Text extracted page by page

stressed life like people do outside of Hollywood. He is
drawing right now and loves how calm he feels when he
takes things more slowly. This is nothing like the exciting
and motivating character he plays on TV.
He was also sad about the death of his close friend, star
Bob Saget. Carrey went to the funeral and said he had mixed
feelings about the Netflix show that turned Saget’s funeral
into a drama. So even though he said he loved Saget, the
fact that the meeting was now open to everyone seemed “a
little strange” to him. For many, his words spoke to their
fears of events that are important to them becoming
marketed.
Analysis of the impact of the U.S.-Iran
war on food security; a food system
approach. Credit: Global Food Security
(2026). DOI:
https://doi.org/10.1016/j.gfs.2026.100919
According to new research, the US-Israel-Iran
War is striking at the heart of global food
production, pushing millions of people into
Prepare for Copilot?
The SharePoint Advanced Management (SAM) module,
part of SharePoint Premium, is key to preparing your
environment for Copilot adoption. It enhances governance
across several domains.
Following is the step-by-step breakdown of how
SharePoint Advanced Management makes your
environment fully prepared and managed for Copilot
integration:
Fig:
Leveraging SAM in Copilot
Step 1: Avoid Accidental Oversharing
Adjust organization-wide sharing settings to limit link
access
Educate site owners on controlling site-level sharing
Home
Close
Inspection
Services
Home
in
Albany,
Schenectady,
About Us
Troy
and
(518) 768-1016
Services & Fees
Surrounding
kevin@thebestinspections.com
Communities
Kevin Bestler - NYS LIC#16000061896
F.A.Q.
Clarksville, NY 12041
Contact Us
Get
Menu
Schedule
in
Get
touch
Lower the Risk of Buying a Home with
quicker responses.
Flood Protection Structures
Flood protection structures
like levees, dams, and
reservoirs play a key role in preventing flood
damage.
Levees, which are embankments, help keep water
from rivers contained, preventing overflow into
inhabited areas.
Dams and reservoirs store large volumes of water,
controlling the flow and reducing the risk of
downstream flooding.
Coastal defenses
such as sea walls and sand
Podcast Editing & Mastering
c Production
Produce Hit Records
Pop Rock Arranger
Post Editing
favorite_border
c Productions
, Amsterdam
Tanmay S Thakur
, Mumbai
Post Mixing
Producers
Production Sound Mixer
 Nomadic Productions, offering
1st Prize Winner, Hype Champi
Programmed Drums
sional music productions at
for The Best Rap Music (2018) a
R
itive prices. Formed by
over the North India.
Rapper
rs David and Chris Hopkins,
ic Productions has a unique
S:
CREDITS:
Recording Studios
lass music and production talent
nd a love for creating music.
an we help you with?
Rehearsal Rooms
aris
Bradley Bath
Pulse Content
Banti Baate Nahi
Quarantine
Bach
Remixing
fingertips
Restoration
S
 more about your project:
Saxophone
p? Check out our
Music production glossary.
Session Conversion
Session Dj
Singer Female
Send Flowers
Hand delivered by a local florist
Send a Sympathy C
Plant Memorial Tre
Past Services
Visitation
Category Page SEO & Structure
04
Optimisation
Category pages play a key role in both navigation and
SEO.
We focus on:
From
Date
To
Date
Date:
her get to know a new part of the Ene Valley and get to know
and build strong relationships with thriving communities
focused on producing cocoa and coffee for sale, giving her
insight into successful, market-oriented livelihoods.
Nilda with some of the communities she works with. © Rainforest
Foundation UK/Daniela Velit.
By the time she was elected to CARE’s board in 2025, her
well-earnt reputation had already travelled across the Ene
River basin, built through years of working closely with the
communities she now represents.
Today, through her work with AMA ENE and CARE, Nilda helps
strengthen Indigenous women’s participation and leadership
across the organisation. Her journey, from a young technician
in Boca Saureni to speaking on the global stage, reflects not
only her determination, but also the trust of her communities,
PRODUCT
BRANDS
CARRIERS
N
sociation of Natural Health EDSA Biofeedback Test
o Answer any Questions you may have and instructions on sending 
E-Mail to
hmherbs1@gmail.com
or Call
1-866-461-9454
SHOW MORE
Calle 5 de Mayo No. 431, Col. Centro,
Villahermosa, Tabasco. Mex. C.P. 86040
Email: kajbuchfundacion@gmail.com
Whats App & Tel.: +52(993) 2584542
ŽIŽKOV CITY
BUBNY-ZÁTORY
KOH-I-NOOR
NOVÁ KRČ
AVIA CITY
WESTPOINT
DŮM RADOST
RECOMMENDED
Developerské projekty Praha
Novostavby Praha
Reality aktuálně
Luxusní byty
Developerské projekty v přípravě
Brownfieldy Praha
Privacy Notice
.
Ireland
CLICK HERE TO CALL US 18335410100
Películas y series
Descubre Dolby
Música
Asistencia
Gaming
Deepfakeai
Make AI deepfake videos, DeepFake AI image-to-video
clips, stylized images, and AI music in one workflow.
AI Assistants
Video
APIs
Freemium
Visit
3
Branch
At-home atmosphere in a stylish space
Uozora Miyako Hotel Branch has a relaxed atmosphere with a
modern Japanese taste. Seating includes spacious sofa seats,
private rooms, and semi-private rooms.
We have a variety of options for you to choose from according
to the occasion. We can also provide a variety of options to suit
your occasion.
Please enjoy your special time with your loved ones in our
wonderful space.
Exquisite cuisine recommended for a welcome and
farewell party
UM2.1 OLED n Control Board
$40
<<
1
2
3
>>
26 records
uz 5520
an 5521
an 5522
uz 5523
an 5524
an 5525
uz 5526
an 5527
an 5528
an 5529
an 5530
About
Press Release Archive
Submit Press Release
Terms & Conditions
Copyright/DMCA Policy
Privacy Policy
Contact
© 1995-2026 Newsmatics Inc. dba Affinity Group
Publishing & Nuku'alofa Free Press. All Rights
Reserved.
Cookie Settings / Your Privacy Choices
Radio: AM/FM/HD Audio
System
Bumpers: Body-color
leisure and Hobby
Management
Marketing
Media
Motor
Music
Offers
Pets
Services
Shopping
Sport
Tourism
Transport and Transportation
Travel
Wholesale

◆ **Problem requirements**
Count the lines in the data above that contain the string "Branch", treating uppercase and lowercase as different. Give only the number.

◆ **Solution to this task**
2